═════ Data for analysis ═════
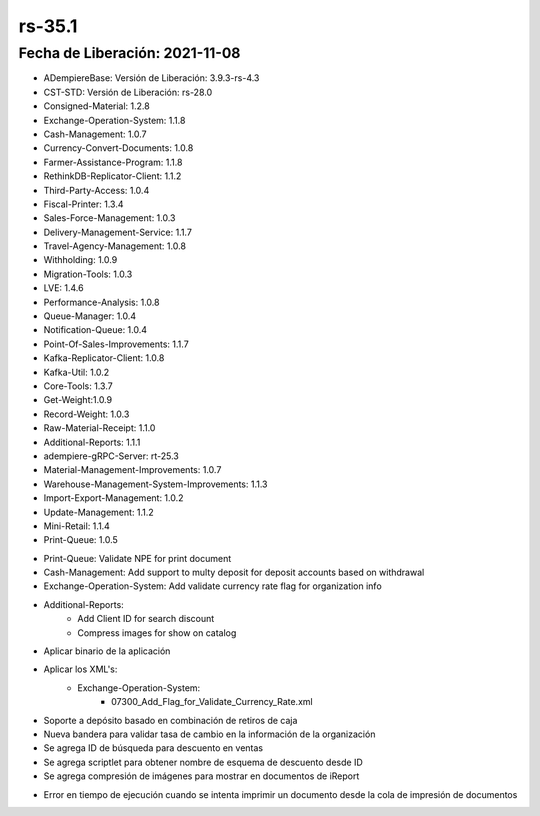 .. _documento/versión-35-1:

**rs-35.1**
===========

**Fecha de Liberación:** 2021-11-08
-----------------------------------

.. data:: Soporte a Versiones:

- ADempiereBase: Versión de Liberación: 3.9.3-rs-4.3
- CST-STD: Versión de Liberación: rs-28.0
- Consigned-Material: 1.2.8
- Exchange-Operation-System: 1.1.8
- Cash-Management: 1.0.7
- Currency-Convert-Documents: 1.0.8
- Farmer-Assistance-Program: 1.1.8
- RethinkDB-Replicator-Client: 1.1.2
- Third-Party-Access: 1.0.4
- Fiscal-Printer: 1.3.4
- Sales-Force-Management: 1.0.3
- Delivery-Management-Service: 1.1.7
- Travel-Agency-Management: 1.0.8
- Withholding: 1.0.9
- Migration-Tools: 1.0.3
- LVE: 1.4.6
- Performance-Analysis: 1.0.8
- Queue-Manager: 1.0.4
- Notification-Queue: 1.0.4
- Point-Of-Sales-Improvements: 1.1.7
- Kafka-Replicator-Client: 1.0.8
- Kafka-Util: 1.0.2
- Core-Tools: 1.3.7
- Get-Weight:1.0.9
- Record-Weight: 1.0.3
- Raw-Material-Receipt: 1.1.0
- Additional-Reports: 1.1.1
- adempiere-gRPC-Server: rt-25.3
- Material-Management-Improvements: 1.0.7
- Warehouse-Management-System-Improvements: 1.1.3
- Import-Export-Management: 1.0.2
- Update-Management: 1.1.2
- Mini-Retail: 1.1.4
- Print-Queue: 1.0.5

.. data:: Detalle Técnico:

- Print-Queue: Validate NPE for print document
- Cash-Management: Add support to multy deposit for deposit accounts based on withdrawal
- Exchange-Operation-System: Add validate currency rate flag for organization info
- Additional-Reports: 
    - Add Client ID for search discount
    - Compress images for show on catalog

.. data:: Requerimientos:

- Aplicar binario de la aplicación
- Aplicar los XML's:
    - Exchange-Operation-System:
        - 07300_Add_Flag_for_Validate_Currency_Rate.xml

.. data:: Novedades

- Soporte a depósito basado en combinación de retiros de caja
- Nueva bandera para validar tasa de cambio en la información de la organización
- Se agrega ID de búsqueda para descuento en ventas
- Se agrega scriptlet para obtener nombre de esquema de descuento desde ID
- Se agrega compresión de imágenes para mostrar en documentos de iReport

.. data:: Correcciones

- Error en tiempo de ejecución cuando se intenta imprimir un documento desde la cola de impresión de documentos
═════
Exercise requirements
Give back each entry exactly as it appears, with no pictures.

Result
 .. _documento/versión-35-1:

**rs-35.1**
===========

**Fecha de Liberación:** 2021-11-08
-----------------------------------

.. data:: Soporte a Versiones:

- ADempiereBase: Versión de Liberación: 3.9.3-rs-4.3
- CST-STD: Versión de Liberación: rs-28.0
- Consigned-Material: 1.2.8
- Exchange-Operation-System: 1.1.8
- Cash-Management: 1.0.7
- Currency-Convert-Documents: 1.0.8
- Farmer-Assistance-Program: 1.1.8
- RethinkDB-Replicator-Client: 1.1.2
- Third-Party-Access: 1.0.4
- Fiscal-Printer: 1.3.4
- Sales-Force-Management: 1.0.3
- Delivery-Management-Service: 1.1.7
- Travel-Agency-Management: 1.0.8
- Withholding: 1.0.9
- Migration-Tools: 1.0.3
- LVE: 1.4.6
- Performance-Analysis: 1.0.8
- Queue-Manager: 1.0.4
- Notification-Queue: 1.0.4
- Point-Of-Sales-Improvements: 1.1.7
- Kafka-Replicator-Client: 1.0.8
- Kafka-Util: 1.0.2
- Core-Tools: 1.3.7
- Get-Weight:1.0.9
- Record-Weight: 1.0.3
- Raw-Material-Receipt: 1.1.0
- Additional-Reports: 1.1.1
- adempiere-gRPC-Server: rt-25.3
- Material-Management-Improvements: 1.0.7
- Warehouse-Management-System-Improvements: 1.1.3
- Import-Export-Management: 1.0.2
- Update-Management: 1.1.2
- Mini-Retail: 1.1.4
- Print-Queue: 1.0.5

.. data:: Detalle Técnico:

- Print-Queue: Validate NPE for print document
- Cash-Management: Add support to multy deposit for deposit accounts based on withdrawal
- Exchange-Operation-System: Add validate currency rate flag for organization info
- Additional-Reports: 
    - Add Client ID for search discount
    - Compress images for show on catalog

.. data:: Requerimientos:

- Aplicar binario de la aplicación
- Aplicar los XML's:
    - Exchange-Operation-System:
        - 07300_Add_Flag_for_Validate_Currency_Rate.xml

.. data:: Novedades

- Soporte a depósito basado en combinación de retiros de caja
- Nueva bandera para validar tasa de cambio en la información de la organización
- Se agrega ID de búsqueda para descuento en ventas
- Se agrega scriptlet para obtener nombre de esquema de descuento desde ID
- Se agrega compresión de imágenes para mostrar en documentos de iReport

.. data:: Correcciones

- Error en tiempo de ejecución cuando se intenta imprimir un documento desde la cola de impresión de documentos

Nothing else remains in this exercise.